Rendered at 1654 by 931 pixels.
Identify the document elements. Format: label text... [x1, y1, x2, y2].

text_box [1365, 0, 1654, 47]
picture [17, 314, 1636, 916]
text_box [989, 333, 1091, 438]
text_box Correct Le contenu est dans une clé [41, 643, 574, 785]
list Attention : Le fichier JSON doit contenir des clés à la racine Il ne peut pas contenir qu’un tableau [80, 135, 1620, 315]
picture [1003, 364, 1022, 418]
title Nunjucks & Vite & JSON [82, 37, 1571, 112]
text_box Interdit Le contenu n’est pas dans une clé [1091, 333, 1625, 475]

* **The exercise**:
Rewrite the material from its first line through the line containing "list Attention : Le", changing "elements" to "components" and leaving everything else as it is.

* **Answer to the task**:
Rendered at 1654 by 931 pixels.
Identify the document components. Format: label text... [x1, y1, x2, y2].

text_box [1365, 0, 1654, 47]
picture [17, 314, 1636, 916]
text_box [989, 333, 1091, 438]
text_box Correct Le contenu est dans une clé [41, 643, 574, 785]
list Attention : Le fichier JSON doit contenir des clés à la racine Il ne peut pas contenir qu’un tableau [80, 135, 1620, 315]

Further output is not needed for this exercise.